Outra situação típica prende-se com o aperfeiçoamento contínuo dos assistentes virtuais levado a cabo pelos seus operadores. Em geral, este tratamento não pode ser enquadrado como necessário para a execução do contrato com o consumidor, pelo que a melhoria do serviço ou o desenvolvimento de novas funcionalidades requerem uma base legal distinta. Com base no raciocínio anterior, em princípio será necessário o consentimento do titular dos dados.

Por último, estes assistentes virtuais podem ter funcionalidades adicionais. Por exemplo, a personalização de conteúdos, embora esperada por alguns consumidores, nem sempre é um elemento intrínseco ao serviço oferecido por estes assistentes. Assim, quando a personalização não é estritamente necessária para a execução do contrato, o consentimento do titular de dados será novamente necessário.

O responsável pelo tratamento deve, assim, garantir que o tratamento de dados está em conformidade com os padrões definidos pelo RGDP e a Diretiva ePrivacy. Caso o consentimento do titular de dados seja necessário – nos casos em que o tratamento de dados não é essencial para a prestação do serviço solicitado, ou aquando do tratamento de categorias especiais de dados – este deve ser fornecido livremente e de forma específica, informada e inequívoca.

Direito de informação

A transparência é outro elemento fundamental. Os responsáveis pelo tratamento devem cumprir os requisitos estabelecidos pelo RGPD, nomeadamente nos arts. 5.º(1)(a), 12.º e 13.º, que impõem a obrigação de informar os utilizadores de forma concisa, transparente e acessível sobre o tratamento dos seus dados pessoais.

Cumprir estas exigências de transparência pode, contudo, ser um desafio significativo para os fornecedores de assistentes de voz virtuais, devido às particularidades tecnológicas desses sistemas.

Um dos principais obstáculos é a necessidade de informar todos os utilizadores — não apenas o consumidor que inicialmente adquire o dispositivo, mas também os utilizadores acidentais que podem interagir com o assistente de voz. Por exemplo, em dispositivos pessoais, como um smartphone, pode haver um único utilizador, mas em dispositivos partilhados, como os utilizados em casas inteligentes ou em automóveis, estaremos potencialmente perante múltiplos utilizadores. A situação torna-se ainda mais complexa quando, por exemplo, um smartphone pessoal se conecta a um carro e o assistente de voz passa a estar disponível para todos os passageiros.

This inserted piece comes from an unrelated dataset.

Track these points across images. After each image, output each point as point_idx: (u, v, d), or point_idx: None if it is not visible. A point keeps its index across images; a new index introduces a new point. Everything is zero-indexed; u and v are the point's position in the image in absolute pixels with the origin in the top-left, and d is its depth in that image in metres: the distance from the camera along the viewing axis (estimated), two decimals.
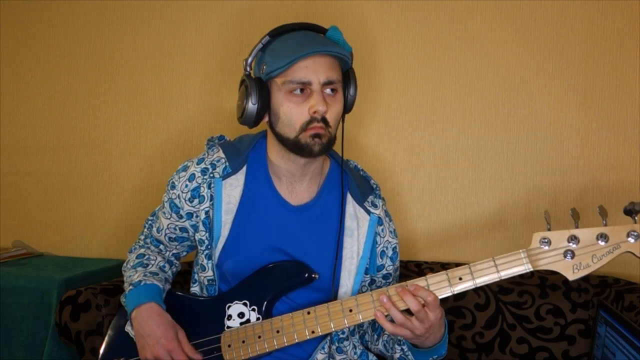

Nestes casos, os responsáveis pelo tratamento de dados devem garantir o cumprimento do dever de informação perante todos os titulares de dados cujos dados pessoais trate.

A forma de interação com estes assistentes gera também dificuldades na transmissão desta informação. Políticas de privacidade extensas e complexas, resultantes da integração de múltiplos serviços, podem agravar esta dificuldade. Por isso, embora esta tecnologia seja desenhada para interações por voz, por vezes torna-se necessário incluir ecrãs auxiliares que permitam um acesso facilitado à informação. Outros modelos são possíveis, como por exemplo o envio de hiperligações por e-mail. De igual forma, é recomendado que o dispositivo informe o consumidor e outros titulares de dados de quando está ‘à escuta’ de comandos, através de sinais visuais, como ícones ou luzes. Desta forma, os responsáveis pelo tratamento de dados gerado por estes assistentes podem facilitar o acesso à informação devida nos termos do RGPD, garantindo um tratamento de dados transparente e leal.